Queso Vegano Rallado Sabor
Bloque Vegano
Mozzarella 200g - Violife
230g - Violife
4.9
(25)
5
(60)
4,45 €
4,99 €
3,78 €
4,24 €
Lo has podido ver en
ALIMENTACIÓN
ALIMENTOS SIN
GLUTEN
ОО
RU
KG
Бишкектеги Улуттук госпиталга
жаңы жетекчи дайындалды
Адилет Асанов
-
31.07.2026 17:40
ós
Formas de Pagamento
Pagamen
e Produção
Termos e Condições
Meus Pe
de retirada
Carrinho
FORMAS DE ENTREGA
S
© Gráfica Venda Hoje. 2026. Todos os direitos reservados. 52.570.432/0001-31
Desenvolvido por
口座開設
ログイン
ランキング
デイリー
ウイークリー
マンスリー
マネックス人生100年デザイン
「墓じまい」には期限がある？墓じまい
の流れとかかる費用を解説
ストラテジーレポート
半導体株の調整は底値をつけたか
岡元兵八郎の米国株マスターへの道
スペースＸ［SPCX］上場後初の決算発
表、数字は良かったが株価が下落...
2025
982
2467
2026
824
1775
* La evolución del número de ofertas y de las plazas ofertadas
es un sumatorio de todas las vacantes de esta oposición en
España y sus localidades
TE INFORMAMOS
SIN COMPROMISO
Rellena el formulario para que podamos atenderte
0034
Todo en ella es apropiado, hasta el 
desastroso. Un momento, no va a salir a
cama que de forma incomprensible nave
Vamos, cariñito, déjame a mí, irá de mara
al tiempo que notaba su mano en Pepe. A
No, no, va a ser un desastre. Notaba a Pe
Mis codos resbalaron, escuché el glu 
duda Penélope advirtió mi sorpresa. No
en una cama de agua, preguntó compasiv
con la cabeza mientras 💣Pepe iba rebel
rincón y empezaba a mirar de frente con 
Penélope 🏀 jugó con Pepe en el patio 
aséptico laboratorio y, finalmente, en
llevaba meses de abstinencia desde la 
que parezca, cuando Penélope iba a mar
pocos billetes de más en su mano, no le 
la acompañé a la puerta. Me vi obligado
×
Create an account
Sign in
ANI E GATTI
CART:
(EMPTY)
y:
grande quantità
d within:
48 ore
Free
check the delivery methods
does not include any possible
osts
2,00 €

▶ [WHAT YOU NEED TO DO]:
Working from the records above, write out verbatim only the lines from the line containing "Mozzarella 200g - Violife" through the line containing "aséptico laboratorio y, finalmente, en".

▶ [TASK OUTPUT]:
Mozzarella 200g - Violife
230g - Violife
4.9
(25)
5
(60)
4,45 €
4,99 €
3,78 €
4,24 €
Lo has podido ver en
ALIMENTACIÓN
ALIMENTOS SIN
GLUTEN
ОО
RU
KG
Бишкектеги Улуттук госпиталга
жаңы жетекчи дайындалды
Адилет Асанов
-
31.07.2026 17:40
ós
Formas de Pagamento
Pagamen
e Produção
Termos e Condições
Meus Pe
de retirada
Carrinho
FORMAS DE ENTREGA
S
© Gráfica Venda Hoje. 2026. Todos os direitos reservados. 52.570.432/0001-31
Desenvolvido por
口座開設
ログイン
ランキング
デイリー
ウイークリー
マンスリー
マネックス人生100年デザイン
「墓じまい」には期限がある？墓じまい
の流れとかかる費用を解説
ストラテジーレポート
半導体株の調整は底値をつけたか
岡元兵八郎の米国株マスターへの道
スペースＸ［SPCX］上場後初の決算発
表、数字は良かったが株価が下落...
2025
982
2467
2026
824
1775
* La evolución del número de ofertas y de las plazas ofertadas
es un sumatorio de todas las vacantes de esta oposición en
España y sus localidades
TE INFORMAMOS
SIN COMPROMISO
Rellena el formulario para que podamos atenderte
0034
Todo en ella es apropiado, hasta el 
desastroso. Un momento, no va a salir a
cama que de forma incomprensible nave
Vamos, cariñito, déjame a mí, irá de mara
al tiempo que notaba su mano en Pepe. A
No, no, va a ser un desastre. Notaba a Pe
Mis codos resbalaron, escuché el glu 
duda Penélope advirtió mi sorpresa. No
en una cama de agua, preguntó compasiv
con la cabeza mientras 💣Pepe iba rebel
rincón y empezaba a mirar de frente con 
Penélope 🏀 jugó con Pepe en el patio 
aséptico laboratorio y, finalmente, en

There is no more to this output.